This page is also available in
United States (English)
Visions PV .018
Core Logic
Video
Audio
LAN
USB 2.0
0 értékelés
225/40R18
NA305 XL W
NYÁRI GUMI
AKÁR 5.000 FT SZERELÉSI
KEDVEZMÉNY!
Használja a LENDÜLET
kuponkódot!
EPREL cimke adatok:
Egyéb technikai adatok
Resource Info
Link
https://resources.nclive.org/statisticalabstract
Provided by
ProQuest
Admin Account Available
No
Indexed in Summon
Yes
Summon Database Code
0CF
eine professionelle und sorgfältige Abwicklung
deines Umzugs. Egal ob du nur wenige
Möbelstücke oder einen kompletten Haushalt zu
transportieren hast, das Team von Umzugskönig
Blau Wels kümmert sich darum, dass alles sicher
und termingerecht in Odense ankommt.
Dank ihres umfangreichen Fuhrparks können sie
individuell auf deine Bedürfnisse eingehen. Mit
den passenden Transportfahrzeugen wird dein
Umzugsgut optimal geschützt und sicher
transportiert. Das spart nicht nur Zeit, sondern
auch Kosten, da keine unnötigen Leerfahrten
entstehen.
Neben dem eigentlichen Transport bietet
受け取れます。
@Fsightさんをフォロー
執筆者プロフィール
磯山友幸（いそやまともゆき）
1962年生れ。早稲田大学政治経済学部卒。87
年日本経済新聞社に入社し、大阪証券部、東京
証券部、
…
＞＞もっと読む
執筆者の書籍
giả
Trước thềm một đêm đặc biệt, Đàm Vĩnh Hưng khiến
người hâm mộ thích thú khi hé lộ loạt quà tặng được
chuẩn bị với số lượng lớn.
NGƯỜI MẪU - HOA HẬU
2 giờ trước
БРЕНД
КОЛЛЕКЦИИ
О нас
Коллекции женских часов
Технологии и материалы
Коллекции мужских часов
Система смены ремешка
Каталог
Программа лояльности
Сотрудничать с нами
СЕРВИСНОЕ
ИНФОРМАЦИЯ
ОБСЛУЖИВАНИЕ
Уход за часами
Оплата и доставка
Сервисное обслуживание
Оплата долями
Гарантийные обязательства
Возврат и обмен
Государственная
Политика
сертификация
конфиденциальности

* Your assignment *
Copy the data above in its entirety, exactly as given.

* Written response *
This page is also available in
United States (English)
Visions PV .018
Core Logic
Video
Audio
LAN
USB 2.0
0 értékelés
225/40R18
NA305 XL W
NYÁRI GUMI
AKÁR 5.000 FT SZERELÉSI
KEDVEZMÉNY!
Használja a LENDÜLET
kuponkódot!
EPREL cimke adatok:
Egyéb technikai adatok
Resource Info
Link
https://resources.nclive.org/statisticalabstract
Provided by
ProQuest
Admin Account Available
No
Indexed in Summon
Yes
Summon Database Code
0CF
eine professionelle und sorgfältige Abwicklung
deines Umzugs. Egal ob du nur wenige
Möbelstücke oder einen kompletten Haushalt zu
transportieren hast, das Team von Umzugskönig
Blau Wels kümmert sich darum, dass alles sicher
und termingerecht in Odense ankommt.
Dank ihres umfangreichen Fuhrparks können sie
individuell auf deine Bedürfnisse eingehen. Mit
den passenden Transportfahrzeugen wird dein
Umzugsgut optimal geschützt und sicher
transportiert. Das spart nicht nur Zeit, sondern
auch Kosten, da keine unnötigen Leerfahrten
entstehen.
Neben dem eigentlichen Transport bietet
受け取れます。
@Fsightさんをフォロー
執筆者プロフィール
磯山友幸（いそやまともゆき）
1962年生れ。早稲田大学政治経済学部卒。87
年日本経済新聞社に入社し、大阪証券部、東京
証券部、
…
＞＞もっと読む
執筆者の書籍
giả
Trước thềm một đêm đặc biệt, Đàm Vĩnh Hưng khiến
người hâm mộ thích thú khi hé lộ loạt quà tặng được
chuẩn bị với số lượng lớn.
NGƯỜI MẪU - HOA HẬU
2 giờ trước
БРЕНД
КОЛЛЕКЦИИ
О нас
Коллекции женских часов
Технологии и материалы
Коллекции мужских часов
Система смены ремешка
Каталог
Программа лояльности
Сотрудничать с нами
СЕРВИСНОЕ
ИНФОРМАЦИЯ
ОБСЛУЖИВАНИЕ
Уход за часами
Оплата и доставка
Сервисное обслуживание
Оплата долями
Гарантийные обязательства
Возврат и обмен
Государственная
Политика
сертификация
конфиденциальности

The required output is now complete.